Originally posted on Five9: Many companies embrace the value of "commitment to continuous improvement." What we measure, improves. The only way to gauge how your people, processes, and technology are delivering on your strategic and business objectives is to benchmark key performance indicators (KPIs), track them rigorously, make operational adjustments, and measure the results.
The challenge: nearly 40 percent of contact center manages struggle to identify and measure the KPIs that could improve their ability to serve their customers, agents and bottom line.
To provide some best-practices recommendations, the International Customer Management Institute (ICMI) conducted extensive research into the metrics employed by leading contact centers.
The resulting report identifies seven essential KPI categories ranging from the tactical to the strategic, including 20 distinct metrics that can give you the business intelligence you need to pinpoint opportunities for improvement.

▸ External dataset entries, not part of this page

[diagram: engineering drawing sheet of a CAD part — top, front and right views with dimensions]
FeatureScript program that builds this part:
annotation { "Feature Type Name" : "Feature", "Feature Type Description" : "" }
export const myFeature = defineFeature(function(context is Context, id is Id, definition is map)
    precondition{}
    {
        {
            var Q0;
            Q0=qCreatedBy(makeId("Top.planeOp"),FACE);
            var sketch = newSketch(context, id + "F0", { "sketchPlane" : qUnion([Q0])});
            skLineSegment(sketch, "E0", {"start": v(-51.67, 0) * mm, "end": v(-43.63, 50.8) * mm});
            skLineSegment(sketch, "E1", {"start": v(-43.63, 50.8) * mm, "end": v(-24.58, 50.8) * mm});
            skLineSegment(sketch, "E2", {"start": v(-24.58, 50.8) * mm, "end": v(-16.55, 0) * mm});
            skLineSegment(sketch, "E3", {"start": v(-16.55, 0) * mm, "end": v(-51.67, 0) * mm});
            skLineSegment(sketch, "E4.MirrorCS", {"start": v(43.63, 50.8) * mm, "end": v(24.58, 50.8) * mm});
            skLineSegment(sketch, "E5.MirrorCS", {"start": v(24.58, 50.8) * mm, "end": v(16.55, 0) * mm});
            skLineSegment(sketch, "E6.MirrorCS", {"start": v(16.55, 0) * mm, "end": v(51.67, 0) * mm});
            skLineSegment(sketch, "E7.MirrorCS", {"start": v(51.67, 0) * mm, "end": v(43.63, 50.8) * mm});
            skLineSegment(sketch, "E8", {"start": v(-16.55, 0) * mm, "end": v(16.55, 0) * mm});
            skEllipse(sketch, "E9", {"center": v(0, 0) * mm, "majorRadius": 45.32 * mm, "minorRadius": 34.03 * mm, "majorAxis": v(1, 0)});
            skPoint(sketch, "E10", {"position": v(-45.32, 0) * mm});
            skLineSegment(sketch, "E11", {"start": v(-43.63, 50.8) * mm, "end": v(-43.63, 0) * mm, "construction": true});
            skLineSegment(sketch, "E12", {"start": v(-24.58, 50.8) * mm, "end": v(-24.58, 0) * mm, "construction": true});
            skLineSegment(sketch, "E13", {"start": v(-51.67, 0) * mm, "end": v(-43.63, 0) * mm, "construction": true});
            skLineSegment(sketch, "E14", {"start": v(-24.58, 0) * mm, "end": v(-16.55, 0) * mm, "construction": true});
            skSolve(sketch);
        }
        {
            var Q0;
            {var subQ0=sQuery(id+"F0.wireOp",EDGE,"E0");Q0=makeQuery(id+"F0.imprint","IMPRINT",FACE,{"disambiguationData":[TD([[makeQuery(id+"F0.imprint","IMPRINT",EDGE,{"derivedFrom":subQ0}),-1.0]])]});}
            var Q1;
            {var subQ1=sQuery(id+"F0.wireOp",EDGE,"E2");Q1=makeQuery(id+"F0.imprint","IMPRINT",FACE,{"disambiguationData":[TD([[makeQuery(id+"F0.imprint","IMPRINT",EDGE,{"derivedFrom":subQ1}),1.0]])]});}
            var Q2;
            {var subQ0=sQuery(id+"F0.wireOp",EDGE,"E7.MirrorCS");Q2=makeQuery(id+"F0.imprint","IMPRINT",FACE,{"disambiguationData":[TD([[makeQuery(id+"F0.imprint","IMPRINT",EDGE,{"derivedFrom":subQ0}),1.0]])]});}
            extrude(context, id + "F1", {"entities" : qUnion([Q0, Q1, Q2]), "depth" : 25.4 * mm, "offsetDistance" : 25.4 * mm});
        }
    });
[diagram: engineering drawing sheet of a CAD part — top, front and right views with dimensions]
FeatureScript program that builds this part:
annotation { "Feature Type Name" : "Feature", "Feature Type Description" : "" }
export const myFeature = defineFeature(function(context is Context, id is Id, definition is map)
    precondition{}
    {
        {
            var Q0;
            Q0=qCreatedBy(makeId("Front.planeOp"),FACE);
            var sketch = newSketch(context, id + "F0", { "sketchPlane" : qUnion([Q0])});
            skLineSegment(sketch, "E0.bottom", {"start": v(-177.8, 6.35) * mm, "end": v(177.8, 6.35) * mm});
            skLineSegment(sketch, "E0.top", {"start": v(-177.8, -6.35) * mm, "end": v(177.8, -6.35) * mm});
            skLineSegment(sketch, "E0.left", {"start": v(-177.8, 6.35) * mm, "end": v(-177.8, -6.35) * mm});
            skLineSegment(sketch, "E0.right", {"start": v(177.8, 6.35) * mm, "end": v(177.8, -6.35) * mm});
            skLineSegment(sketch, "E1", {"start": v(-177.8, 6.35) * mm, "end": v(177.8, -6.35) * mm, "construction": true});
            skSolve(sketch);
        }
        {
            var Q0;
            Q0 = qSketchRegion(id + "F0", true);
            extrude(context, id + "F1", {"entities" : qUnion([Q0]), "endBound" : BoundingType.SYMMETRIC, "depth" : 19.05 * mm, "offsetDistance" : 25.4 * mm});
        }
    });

Here are seven KPI categories to consider:
1) Workload Forecasting
Nearly two out of three ICMI contact centers surveyed measure their forecast accuracy, but not consistently across all channels. This represents a lost opportunity, especially as omnichannel interactions become the new norm.
2) Agent Accessibility
ICMI research shows that leading contact centers handle this scheduling from the bottom up, not top down, in order to gain buy-in from their agents. With the team working together to optimize schedules based on agent skills, location, and preferences, you’re more likely to increase adherence to these schedules, which facilitates workload handling.
3) Resource Accessibility
When contacts don’t reach the right place at the right time, the quality of customer service drops off precipitously. Setting and measuring service level and response time objectives can help you identify where issues occur most frequently so that you can make process changes or shift resources so agents are available when customers want via the channels they choose.
4) Resolution Quality
While ICMI found that 82% of centers measure the quality of their contacts, just over half monitor first contact resolution (FCR). It's critical to track all service channels to get a holistic picture of the customer experience. For example, customers who prefer to use email may not care that you’re surpassing phone objectives if their own experience with your contact center isn’t at a similar high level.
5) Employee Satisfaction
The high cost of training new hires makes it more cost-efficient to retain agents who are already knowledgeable about your products and processes, which is why this metric is critical to your overall measurement strategy.
6) Customer Satisfaction
Establishing a baseline for benchmarking over time gives you a tangible measure of the impact that meeting your business objectives is having on your customer base. ICMI research shows that contact centers are not consistently measuring their customer experience across multiple channels, which can leave them vulnerable in today’s omnichannel environments.
7) Strategic Value
Even contact centers that are primarily service bureaus should measure the overall value of the center's contribution to overall company goals. These metrics surface the role it plays in revenue generation, marketing initiatives, product innovation, and other primary business objectives and can be used to calculate contact center ROI, performance against budget, revenue and cost per contact.